Cuthbert prepared himself for preaching and the administration of the Sacraments, by extraordinary penances and austerities. Stone bathing-places, in which he passed the entire night in prayer, lying in the frozen water, according to a custom common among the Keltic saints, are still shown in several different places. When he was near the sea, he went to the shore, unknown to any one, at night, and plunging into the waves up to his neck, sang his vigils there. As soon as he came out of the water he resumed his prayers on the sand of the beach. On one occasion, one of his disciples, who had followed him secretly in order to discover the aim of this nocturnal expedition, saw two otters come up out of the water, which, while the saint prayed on his knees, lick his frozen feet, and wipe them with their hair, until life and warmth returned to the benumbed members. By one of those strange caprices of human frivolity which disconcert the historian, this insignificant incident is the only recollection which now remains in the memory of the people. S. Cuthbert is known to the peasant of Northumberland and of the Scottish borders only by the legend of those compassionate otters.

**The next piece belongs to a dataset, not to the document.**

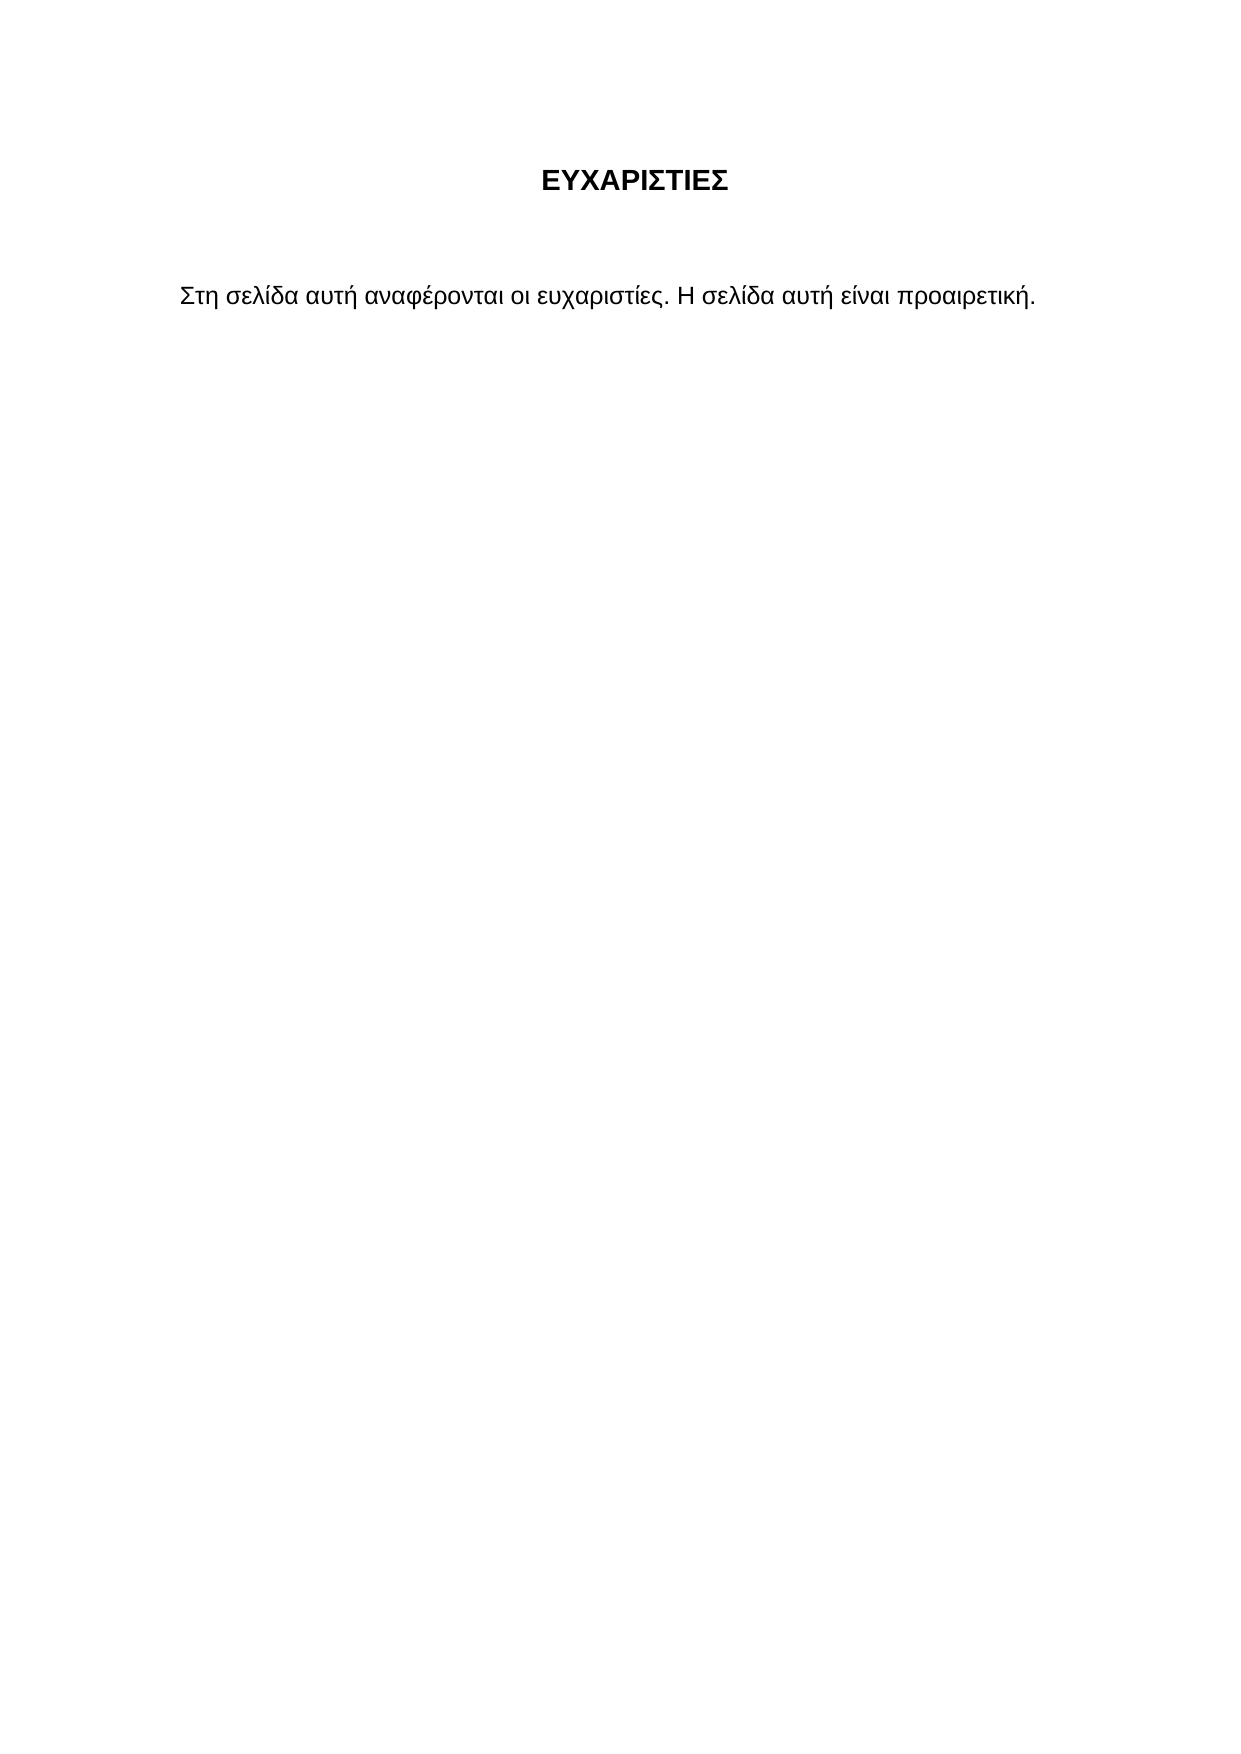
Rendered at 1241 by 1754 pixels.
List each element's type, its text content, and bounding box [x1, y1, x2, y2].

He had been some years at Melrose, when the abbot Eata took him along with him to join the community of Keltic monks established by king Alchfrid at Ripon. Cuthbert held the office of steward, and in this office showed the same zeal as in his missions. When travellers arrived through the snow, famished and nearly fainting with cold, he himself washed their feet and warmed them against his bosom, then hastened to the oven to order bread to be made ready, if there was not enough.